The 1-2-3 from this year’s Derrinstown are all set to line up at Epsom. Derrinstown winner Moonlight Magic was very good on the day, and trainer Jim Bolger expects that he will come on significantly for that run, while Shogun and Idaho, second and turn at Leopardstown respectively, did not have great runs through the race. Moonlight Magic is obviously the leading player from the Leopardstown race, but Idaho is an interesting outsider.

The Chester Vase provided one of the two Derby winners in the last 12 years who did not prep in either the Guineas or the Dante in Ruler Of The World. This year’s Vase winner, US Army Ranger is, like Ruler Of The World was, trained by Aidan O’Brien and is set to be ridden, like Ruler Of The World, by Ryan Moore. The Galileo colt was not impressive in winning the Vase, but it was only his second run ever and, given that he is trained by Aidan O’Brien and all, it is legitimate to expect significant progress from that run.

It is also legitimate to expect significant progress from Vase runner-up Port Douglas. Last year’s Beresford Stakes winner, he was only beaten a short head by his stable companion at Chester. He was conceding 4lb, and he was running for the first time this season at Chester. He has been at least a little overlooked by the market.

The Lingfield Trial has not produced the Derby winner since High-Rise (also the last hyphenated winner) did the double in 1998, so that is not a positive for Humphrey Bogart. The Sandown trial has not produced the winner since Benny The Dip – who also won the Dante before he won the Derby – in 1997, so that does not help Algometer.

The other race that has produced the Derby winner in the last 12 years is the Prix Greffulhe.
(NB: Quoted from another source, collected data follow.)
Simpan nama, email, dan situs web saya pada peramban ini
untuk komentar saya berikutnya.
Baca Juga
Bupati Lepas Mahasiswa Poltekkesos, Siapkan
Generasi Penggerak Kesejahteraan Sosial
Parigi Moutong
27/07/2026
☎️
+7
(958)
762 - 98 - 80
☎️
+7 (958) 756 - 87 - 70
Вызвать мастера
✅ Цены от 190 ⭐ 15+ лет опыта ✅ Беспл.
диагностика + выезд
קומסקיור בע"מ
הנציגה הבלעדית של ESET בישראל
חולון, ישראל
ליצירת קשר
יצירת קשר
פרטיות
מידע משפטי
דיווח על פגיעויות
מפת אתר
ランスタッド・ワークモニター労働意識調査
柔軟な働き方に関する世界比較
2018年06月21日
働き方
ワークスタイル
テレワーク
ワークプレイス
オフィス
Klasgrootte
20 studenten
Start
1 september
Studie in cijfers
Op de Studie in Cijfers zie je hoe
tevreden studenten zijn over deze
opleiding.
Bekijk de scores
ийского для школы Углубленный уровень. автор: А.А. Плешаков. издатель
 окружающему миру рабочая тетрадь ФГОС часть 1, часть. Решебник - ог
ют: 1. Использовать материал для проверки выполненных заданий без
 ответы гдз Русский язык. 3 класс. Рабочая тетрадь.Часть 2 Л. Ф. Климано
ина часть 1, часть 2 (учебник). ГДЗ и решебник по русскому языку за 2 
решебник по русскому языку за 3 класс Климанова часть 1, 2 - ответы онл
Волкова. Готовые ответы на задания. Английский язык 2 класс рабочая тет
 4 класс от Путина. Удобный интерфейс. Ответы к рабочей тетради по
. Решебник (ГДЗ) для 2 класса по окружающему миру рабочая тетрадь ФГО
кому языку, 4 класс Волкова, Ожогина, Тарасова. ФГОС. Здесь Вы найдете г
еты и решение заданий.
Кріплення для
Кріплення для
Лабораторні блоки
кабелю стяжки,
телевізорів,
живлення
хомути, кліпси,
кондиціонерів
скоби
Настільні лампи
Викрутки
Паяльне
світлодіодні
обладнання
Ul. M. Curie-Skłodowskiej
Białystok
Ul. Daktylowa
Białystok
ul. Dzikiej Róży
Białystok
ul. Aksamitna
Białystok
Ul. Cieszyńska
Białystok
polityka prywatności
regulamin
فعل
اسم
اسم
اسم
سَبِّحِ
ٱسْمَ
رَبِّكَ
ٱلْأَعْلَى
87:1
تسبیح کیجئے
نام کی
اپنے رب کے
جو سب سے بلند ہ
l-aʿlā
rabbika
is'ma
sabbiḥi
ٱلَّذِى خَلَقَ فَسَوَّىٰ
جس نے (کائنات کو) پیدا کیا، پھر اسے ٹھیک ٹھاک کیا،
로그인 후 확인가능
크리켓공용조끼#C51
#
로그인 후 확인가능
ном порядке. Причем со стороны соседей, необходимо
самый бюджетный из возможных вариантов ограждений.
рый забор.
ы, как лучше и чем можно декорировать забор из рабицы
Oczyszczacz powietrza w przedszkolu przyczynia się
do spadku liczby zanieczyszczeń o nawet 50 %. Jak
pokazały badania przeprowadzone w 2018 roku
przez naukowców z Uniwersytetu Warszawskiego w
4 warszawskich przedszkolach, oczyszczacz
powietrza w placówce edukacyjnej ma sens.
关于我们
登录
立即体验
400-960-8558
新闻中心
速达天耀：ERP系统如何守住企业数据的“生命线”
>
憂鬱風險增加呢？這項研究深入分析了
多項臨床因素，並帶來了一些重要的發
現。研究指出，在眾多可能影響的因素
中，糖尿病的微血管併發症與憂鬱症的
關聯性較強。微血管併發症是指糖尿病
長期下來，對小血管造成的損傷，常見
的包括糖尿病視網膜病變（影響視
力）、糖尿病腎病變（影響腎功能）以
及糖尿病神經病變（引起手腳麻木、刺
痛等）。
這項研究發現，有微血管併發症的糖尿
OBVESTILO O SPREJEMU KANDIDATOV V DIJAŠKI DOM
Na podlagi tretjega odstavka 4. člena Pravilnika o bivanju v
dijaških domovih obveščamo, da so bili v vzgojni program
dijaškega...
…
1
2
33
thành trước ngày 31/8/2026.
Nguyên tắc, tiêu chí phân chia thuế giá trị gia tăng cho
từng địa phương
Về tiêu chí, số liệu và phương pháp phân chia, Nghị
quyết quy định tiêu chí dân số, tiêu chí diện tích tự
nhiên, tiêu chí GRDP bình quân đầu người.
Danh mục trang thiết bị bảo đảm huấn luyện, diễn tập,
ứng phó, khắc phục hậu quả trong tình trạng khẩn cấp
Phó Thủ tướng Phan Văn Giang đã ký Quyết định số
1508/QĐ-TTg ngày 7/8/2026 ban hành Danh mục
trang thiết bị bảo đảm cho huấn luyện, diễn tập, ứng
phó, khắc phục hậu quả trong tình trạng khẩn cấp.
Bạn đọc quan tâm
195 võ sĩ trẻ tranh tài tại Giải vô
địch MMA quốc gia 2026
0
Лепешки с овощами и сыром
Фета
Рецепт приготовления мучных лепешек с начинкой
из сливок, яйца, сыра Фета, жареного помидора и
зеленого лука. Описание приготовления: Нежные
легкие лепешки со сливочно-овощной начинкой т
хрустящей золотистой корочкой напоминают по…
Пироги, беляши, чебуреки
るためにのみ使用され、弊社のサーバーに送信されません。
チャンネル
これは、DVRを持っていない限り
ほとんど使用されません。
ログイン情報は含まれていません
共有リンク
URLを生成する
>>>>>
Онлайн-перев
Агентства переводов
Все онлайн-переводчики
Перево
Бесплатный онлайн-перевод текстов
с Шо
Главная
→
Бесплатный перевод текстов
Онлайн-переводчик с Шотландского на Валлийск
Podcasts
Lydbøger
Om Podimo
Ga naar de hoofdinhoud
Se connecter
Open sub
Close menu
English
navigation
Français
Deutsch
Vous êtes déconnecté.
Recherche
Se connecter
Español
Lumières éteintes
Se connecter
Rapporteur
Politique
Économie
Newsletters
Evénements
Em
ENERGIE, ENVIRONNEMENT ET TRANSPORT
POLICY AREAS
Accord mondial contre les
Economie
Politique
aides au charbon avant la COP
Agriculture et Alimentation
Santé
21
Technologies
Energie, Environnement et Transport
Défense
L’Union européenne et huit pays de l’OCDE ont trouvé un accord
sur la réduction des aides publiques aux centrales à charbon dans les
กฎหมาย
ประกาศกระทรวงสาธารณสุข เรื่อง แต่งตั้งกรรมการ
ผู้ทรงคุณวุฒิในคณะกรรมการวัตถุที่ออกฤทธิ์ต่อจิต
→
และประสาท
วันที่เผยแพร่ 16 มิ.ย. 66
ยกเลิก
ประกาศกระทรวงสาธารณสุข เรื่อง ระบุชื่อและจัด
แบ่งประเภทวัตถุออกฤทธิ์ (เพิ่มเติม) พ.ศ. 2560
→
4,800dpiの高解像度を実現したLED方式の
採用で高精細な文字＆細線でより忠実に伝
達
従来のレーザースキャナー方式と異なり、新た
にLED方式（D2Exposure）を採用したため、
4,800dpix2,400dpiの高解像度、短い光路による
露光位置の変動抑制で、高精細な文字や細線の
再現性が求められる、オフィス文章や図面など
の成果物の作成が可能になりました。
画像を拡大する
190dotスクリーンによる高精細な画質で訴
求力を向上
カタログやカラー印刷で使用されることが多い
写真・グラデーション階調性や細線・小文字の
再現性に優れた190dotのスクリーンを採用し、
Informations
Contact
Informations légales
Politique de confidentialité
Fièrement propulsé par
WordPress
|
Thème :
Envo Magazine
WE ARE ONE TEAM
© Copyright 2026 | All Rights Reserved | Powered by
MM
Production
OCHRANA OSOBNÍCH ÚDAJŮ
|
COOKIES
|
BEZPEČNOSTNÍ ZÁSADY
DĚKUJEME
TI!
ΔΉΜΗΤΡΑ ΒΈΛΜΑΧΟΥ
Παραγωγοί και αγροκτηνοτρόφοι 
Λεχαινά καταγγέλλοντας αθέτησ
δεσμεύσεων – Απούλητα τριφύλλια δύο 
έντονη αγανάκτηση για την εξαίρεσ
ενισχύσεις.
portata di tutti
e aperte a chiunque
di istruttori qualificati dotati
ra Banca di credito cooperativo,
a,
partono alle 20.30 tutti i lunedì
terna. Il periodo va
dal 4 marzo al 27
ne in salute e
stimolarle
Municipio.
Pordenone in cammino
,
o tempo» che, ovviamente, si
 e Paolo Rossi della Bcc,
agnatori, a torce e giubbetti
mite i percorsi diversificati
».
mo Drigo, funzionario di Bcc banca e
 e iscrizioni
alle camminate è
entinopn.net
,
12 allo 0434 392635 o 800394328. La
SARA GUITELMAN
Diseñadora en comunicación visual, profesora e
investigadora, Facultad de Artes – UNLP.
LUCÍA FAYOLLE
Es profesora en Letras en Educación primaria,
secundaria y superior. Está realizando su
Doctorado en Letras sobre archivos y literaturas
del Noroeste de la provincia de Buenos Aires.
You probably won’t see the Prix Greffulhe listed as a Derby trial anywhere, given that it is run in France, and that it is not an automatic step to Epsom, but Andre Fabre seems to run Epsom Derby possibles in it, and that is significant.

Fabre sent Pour Moi out to win the Greffulhe in 2011 before taking him to Epsom and winning the Derby with him.

It doesn’t always work out like that. Two years after Pour Moi, Fabre won the Greffulhe with Ocovango, who finished fifth in the Derby. Five years before Pour Moi, Fabre won the Greffulhe with Visindar, who probably did really well to finish fifth in the Derby, given that he came home an injured horse.

You suspect that Fabre’s representative this year, Cloth Of Stars, is more Pour Moi than Ocovango, and not just because he ran in the Prix La Force before he won the Greffulhe, just like Pour Moi did.

Fabre says that Cloth Of Stars is very different to Pour Moi. Pour Moi had more acceleration, he says, but Cloth Of Stars has a higher cruising speed, and he is sure to stay the distance. Given a choice, in a Derby, if you had to choose, would you choose acceleration, or cruising speed and stamina? If you said cruising speed and stamina, go to the top of the class. (If you said acceleration and stamina, read the question again.)

By Sea The Stars and out of a full-sister to Oaks winner Light Shift, Cloth Of Stars has progressed nicely in his two runs this season. A keen-going juvenile last year, he settled well in the Prix Greffulhe before staying on nicely to win well. The step up to a mile and a half should bring about improvement, and the easy ground is a positive. He has a lot of the attributes that you seek in a potential Derby winner, and he is fairly priced at around 9.0.